ACTION ITEM: Turn the lines of text in the data below into a Markdown table with two columns, Row and Text, where Row numbers each line and Text holds the line itself. Omit blank lines and leave out the pictures.

DATA LISTING:
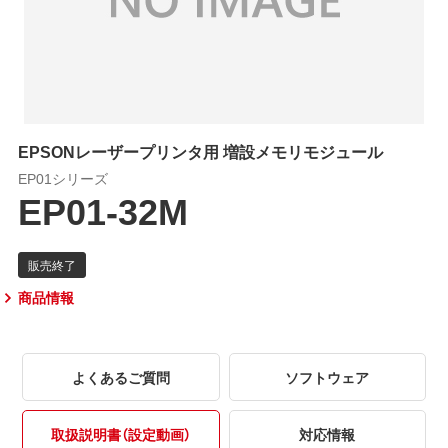
EPSONレーザープリンタ用 増設メモリモジュール
EP01シリーズ
EP01-32M
商品情報
よくあるご質問
ソフトウェア
取扱説明書（設定動画）
対応情報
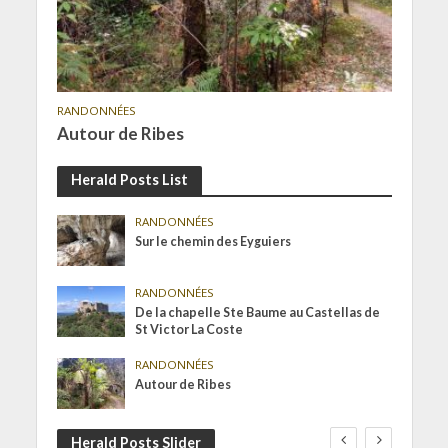
RANDONNÉES
Autour de Ribes
Herald Posts List
RANDONNÉES
Sur le chemin des Eyguiers
RANDONNÉES
De la chapelle Ste Baume au Castellas de
St Victor La Coste
RANDONNÉES
Autour de Ribes
Herald Posts Slider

COMPLETED TASK:
| Row | Text |
|---|---|
| 1 | EPSONレーザープリンタ用 増設メモリモジュール |
| 2 | EP01シリーズ |
| 3 | EP01-32M |
| 4 | 商品情報 |
| 5 | よくあるご質問 |
| 6 | ソフトウェア |
| 7 | 取扱説明書（設定動画） |
| 8 | 対応情報 |
| 9 | RANDONNÉES |
| 10 | Autour de Ribes |
| 11 | Herald Posts List |
| 12 | RANDONNÉES |
| 13 | Sur le chemin des Eyguiers |
| 14 | RANDONNÉES |
| 15 | De la chapelle Ste Baume au Castellas de |
| 16 | St Victor La Coste |
| 17 | RANDONNÉES |
| 18 | Autour de Ribes |
| 19 | Herald Posts Slider |